## Text passage

══════════

The Residency Task Force proposed Monday that a person’s home is any place he or she says it is when they fill out their voter application form, three task force members said.

Under the proposals, a dormitory room could be regarded as home, and local voter registrars couldn’t challenge such an assertion — unless an applicant also listed another address on the form.

Local registrars in college communities such as Radford, Harrisonburg and Norfolk all took different approaches to registering college students before last year’s presidential election. Some of them asked students to fill out questionnaires about their residency status.

Such questionnaires won’t be permitted under the proposed regulations, which still had not been posted on the Board of Elections’ Web site on Thursday.

The task force’s goal was to issue uniform standards that all registrars can follow. It succeeded on the uniformity goal, but may have opened other possibilities such as “floater voters,” two task force members said.

Lynchburg and Harrisonburg led the state in the number of students who registered last fall. Liberty University added nearly 3,000 on-campus students to the voting rolls at the Heritage Elementary precinct, and rounded up about 4,200 applications overall.

══════════

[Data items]
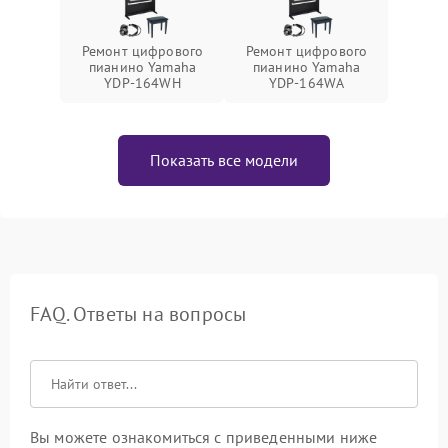
Ремонт цифрового
Ремонт цифрового
пианино Yamaha
пианино Yamaha
YDP-164WH
YDP-164WA
Показать все модели
FAQ. Ответы на вопросы
Вы можете ознакомиться с приведенными ниже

══════════

## Questions to answer
1. In the passage on voter residency, at which precinct did Liberty University add nearly 3,000 on-campus students to the voting rolls?
2. List every college community that the voter residency passage names as a place where local registrars took different approaches to registering students.
3. Rewrite the part of the voter residency passage that opens with the words "Local registrars in" and closes with "site on Thursday.", putting "surveys" wherever "questionnaires" appears.

## Task-by-task answers
1. The Heritage Elementary precinct.

2. Radford, Harrisonburg, Norfolk

3.
Local registrars in college communities such as Radford, Harrisonburg and Norfolk all took different approaches to registering college students before last year’s presidential election. Some of them asked students to fill out surveys about their residency status.

Such surveys won’t be permitted under the proposed regulations, which still had not been posted on the Board of Elections’ Web site on Thursday.